Un dossier coincé ? Une situation bloquée ? Jean-Louis Muller, de Cegos, préconise le management clandestin. De manière ponctuelle, il s’agit de s’affranchir des règles et de la hiérarchie. Ainsi, en croisant le numéro deux à la cafétéria, le manager peut trouver l’aide recherchée.

Faites confiance

« Ce qui compte, c’est le résultat. Pas la manière dont le salarié organise son emploi du temps, assure Gérard Carton, coach de dirigeants. Il a envie de bien faire.
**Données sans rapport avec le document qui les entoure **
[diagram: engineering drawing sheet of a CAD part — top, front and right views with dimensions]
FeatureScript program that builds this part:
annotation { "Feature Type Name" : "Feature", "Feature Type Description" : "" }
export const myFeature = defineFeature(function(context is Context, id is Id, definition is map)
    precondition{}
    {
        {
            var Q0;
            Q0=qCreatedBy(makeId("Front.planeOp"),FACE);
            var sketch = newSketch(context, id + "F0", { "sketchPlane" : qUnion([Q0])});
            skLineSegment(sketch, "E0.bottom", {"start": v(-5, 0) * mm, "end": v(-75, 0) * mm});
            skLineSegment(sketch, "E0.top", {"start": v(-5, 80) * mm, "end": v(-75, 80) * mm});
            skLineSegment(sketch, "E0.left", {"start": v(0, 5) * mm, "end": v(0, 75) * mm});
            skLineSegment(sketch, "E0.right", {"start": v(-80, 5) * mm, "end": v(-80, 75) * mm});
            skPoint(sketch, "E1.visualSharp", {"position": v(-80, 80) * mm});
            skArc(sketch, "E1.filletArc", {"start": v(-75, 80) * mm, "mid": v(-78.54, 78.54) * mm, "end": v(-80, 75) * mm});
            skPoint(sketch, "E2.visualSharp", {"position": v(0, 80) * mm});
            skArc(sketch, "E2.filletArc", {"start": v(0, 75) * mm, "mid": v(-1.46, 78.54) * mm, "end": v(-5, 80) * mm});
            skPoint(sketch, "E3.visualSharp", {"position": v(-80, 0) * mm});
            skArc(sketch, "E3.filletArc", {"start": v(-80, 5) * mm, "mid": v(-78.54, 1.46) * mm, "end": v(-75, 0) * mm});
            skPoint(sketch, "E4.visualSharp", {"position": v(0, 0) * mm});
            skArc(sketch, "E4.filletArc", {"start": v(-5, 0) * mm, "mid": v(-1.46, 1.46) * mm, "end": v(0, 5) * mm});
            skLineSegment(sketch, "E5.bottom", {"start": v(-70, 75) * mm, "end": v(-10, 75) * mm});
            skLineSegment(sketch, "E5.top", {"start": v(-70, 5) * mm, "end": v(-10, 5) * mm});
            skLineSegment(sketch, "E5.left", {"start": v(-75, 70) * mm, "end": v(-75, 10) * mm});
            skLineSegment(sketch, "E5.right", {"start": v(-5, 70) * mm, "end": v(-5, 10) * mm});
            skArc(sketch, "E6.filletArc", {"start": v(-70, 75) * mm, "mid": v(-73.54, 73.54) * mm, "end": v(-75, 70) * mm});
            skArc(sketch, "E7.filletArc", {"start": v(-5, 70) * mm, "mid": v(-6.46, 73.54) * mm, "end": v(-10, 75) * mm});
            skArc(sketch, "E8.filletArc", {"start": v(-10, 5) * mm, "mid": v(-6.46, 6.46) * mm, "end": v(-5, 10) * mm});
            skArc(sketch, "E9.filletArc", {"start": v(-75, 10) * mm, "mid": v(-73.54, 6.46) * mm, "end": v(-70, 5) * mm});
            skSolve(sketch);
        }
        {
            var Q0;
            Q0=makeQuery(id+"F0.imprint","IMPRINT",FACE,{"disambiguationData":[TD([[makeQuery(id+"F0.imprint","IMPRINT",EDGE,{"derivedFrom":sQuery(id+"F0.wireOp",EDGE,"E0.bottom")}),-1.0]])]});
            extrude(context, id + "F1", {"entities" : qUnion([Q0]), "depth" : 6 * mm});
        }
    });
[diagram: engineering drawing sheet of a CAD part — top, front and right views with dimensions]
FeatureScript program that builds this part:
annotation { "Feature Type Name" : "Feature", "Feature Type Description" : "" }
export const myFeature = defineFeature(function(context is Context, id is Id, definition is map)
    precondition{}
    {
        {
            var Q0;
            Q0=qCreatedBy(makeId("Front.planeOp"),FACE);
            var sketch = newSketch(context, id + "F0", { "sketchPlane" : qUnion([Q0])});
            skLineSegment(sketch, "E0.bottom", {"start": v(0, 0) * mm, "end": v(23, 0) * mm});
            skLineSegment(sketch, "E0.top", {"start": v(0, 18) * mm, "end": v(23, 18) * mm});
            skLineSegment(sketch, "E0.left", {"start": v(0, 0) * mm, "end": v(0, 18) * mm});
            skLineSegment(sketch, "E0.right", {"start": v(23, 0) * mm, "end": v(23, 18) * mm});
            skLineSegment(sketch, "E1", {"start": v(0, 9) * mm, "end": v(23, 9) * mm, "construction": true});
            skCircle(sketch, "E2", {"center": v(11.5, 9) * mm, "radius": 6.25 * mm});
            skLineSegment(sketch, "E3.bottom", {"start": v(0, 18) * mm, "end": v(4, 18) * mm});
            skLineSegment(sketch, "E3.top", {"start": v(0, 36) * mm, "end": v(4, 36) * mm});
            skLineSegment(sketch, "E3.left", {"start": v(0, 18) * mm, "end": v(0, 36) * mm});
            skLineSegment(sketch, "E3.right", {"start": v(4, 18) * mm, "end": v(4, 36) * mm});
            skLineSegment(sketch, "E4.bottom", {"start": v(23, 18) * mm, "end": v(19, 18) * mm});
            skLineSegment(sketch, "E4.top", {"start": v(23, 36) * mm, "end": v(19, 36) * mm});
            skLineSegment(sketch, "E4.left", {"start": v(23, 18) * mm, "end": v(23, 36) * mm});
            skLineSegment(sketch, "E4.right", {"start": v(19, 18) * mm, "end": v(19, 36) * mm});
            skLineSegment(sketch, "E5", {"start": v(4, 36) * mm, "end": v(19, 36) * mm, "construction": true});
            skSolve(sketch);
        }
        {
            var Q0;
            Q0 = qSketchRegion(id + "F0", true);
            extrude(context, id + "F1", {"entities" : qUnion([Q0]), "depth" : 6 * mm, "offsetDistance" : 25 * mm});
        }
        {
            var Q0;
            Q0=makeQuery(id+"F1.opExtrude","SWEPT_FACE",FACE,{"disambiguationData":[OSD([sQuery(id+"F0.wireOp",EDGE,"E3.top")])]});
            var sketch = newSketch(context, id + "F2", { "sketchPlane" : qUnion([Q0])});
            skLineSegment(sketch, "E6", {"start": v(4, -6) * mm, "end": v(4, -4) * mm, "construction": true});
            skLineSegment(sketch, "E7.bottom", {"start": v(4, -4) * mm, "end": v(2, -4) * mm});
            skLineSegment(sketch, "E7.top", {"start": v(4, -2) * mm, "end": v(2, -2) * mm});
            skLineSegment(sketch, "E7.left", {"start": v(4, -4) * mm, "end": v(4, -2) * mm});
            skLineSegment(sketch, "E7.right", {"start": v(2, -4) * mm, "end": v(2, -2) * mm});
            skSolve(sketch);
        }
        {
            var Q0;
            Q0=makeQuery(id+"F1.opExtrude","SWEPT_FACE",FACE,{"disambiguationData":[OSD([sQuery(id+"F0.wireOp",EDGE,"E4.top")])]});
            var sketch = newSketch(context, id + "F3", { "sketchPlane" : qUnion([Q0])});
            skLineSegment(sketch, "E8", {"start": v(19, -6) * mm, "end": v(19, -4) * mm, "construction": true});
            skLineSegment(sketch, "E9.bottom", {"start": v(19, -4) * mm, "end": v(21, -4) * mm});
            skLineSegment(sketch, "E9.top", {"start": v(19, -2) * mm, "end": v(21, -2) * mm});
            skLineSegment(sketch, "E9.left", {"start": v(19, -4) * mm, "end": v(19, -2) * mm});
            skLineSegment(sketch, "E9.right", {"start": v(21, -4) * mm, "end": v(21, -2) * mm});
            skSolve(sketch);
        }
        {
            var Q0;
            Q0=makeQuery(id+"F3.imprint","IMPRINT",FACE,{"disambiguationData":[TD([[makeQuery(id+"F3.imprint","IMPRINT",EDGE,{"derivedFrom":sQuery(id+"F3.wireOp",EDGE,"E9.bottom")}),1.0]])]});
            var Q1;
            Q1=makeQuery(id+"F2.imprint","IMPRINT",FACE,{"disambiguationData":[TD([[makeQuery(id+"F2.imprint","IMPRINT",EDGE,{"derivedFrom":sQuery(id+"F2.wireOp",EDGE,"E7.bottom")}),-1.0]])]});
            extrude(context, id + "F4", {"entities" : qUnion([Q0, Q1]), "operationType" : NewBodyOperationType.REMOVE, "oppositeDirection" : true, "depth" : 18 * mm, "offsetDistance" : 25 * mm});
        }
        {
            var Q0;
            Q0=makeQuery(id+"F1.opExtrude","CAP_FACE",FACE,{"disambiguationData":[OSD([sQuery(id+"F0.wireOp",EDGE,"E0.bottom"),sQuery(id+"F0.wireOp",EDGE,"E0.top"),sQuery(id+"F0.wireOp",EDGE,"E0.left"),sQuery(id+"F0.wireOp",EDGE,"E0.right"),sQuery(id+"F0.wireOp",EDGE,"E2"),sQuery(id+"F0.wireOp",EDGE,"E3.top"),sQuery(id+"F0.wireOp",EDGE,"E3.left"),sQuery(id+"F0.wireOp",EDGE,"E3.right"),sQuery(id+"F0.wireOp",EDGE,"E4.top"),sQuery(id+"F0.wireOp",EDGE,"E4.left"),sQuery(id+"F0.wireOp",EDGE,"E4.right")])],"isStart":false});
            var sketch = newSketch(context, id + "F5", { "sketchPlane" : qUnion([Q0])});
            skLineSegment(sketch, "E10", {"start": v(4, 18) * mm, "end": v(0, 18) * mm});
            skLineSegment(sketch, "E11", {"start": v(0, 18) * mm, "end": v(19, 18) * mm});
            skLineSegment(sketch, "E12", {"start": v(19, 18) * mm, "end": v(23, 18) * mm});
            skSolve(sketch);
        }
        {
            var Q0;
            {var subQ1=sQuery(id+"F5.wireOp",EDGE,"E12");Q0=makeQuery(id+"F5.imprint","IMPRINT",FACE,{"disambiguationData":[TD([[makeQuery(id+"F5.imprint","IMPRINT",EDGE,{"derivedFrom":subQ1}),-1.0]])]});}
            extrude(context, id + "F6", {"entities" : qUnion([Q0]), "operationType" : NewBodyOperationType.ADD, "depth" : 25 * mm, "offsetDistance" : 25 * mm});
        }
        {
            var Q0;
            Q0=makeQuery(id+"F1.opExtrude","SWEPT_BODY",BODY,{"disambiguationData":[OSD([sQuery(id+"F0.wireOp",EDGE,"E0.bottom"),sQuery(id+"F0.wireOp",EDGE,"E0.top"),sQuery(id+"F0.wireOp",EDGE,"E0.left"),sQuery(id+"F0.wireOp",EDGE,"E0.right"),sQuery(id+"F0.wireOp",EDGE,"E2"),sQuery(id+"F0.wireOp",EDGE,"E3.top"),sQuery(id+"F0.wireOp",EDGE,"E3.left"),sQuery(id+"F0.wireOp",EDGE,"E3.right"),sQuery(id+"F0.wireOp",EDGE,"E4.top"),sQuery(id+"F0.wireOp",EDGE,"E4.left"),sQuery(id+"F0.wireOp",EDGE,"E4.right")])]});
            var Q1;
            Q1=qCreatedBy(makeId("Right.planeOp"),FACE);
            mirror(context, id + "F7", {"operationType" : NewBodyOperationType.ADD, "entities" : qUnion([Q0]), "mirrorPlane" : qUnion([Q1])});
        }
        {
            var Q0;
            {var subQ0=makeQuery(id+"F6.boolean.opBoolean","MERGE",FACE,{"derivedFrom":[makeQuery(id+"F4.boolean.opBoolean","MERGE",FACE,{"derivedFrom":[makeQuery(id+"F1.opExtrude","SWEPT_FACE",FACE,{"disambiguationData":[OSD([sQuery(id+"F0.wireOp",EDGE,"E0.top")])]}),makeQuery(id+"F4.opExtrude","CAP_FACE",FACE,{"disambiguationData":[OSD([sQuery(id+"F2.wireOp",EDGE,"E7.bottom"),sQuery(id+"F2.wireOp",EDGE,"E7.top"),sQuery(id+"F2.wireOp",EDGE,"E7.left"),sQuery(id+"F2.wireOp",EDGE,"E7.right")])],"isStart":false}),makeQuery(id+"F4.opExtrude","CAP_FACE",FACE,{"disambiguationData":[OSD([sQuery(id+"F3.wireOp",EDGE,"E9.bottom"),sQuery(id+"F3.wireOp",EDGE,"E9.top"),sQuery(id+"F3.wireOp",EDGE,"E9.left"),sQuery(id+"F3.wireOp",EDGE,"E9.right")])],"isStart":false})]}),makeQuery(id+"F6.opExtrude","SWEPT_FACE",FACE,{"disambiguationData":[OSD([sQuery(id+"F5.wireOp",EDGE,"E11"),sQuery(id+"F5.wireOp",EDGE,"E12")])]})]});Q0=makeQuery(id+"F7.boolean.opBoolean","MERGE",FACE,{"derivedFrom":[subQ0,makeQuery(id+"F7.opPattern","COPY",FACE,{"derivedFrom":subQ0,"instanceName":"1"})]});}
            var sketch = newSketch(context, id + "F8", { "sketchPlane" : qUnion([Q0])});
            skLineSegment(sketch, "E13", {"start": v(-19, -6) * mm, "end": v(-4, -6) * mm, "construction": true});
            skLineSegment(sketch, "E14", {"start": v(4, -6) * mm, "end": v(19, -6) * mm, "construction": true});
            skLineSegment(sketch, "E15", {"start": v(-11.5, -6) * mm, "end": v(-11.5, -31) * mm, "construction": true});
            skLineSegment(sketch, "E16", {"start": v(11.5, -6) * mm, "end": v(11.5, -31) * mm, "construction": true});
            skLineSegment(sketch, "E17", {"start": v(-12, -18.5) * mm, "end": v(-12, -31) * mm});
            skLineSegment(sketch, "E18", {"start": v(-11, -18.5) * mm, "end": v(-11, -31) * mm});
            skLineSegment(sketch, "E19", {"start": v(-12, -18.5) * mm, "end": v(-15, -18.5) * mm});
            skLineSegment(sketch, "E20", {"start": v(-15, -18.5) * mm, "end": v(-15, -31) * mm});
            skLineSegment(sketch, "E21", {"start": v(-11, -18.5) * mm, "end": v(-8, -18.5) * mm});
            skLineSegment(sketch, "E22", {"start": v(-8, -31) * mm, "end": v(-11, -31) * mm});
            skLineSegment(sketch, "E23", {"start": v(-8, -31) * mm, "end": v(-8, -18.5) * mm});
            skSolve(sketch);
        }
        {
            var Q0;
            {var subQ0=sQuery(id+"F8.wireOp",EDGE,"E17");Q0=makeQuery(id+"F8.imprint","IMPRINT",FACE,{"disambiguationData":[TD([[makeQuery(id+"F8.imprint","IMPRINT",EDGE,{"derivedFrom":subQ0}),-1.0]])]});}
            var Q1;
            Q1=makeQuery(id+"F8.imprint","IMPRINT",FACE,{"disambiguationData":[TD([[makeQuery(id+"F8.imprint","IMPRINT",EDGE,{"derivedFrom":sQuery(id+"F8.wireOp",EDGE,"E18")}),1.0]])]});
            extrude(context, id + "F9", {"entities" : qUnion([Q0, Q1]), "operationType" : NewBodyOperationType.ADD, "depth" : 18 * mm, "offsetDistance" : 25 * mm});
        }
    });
Il faut lui faire confiance. » Chez Favi (équipementier automobile), on a supprimé les contrôles. « Le manque à gagner lié à l’absence de contrôle ne coûte rien en regard du coût des postes de contrôleurs », affirme Jean-François Zobrist, consultant et ancien dirigeant de cette PME.

 

Fedex day

Philippe Korda, conseil en management et dirigeant de Korda Partners (50 salariés), pratique le Fedex Day depuis trois ans. Cette journée a lieu mi-juillet. La société est fermée et il y a une permanence téléphonique. Les salariés doivent « livrer » leur travail avant 16 heures, d’où le nom de Fedex Day. Les collaborateurs travaillent sur le sujet qui les intéresse, seuls ou en équipe.

Fiesta sponsorisée

« Tous les ans, je remets 300 euros à huit équipes afin qu’elles créent une attraction. En général, cela a lieu au moment de Noël, explique Jean Valentin, fondateur et PDG d’Extrême, une agence de communication. Dernièrement, nous avons fait la fête autour d’un bar à huîtres présenté dans un décor fluorescent. C’est à l’équipe qui surprendra le plus l’autre. La convivialité crée une plus grande cohésion dans l’entreprise. »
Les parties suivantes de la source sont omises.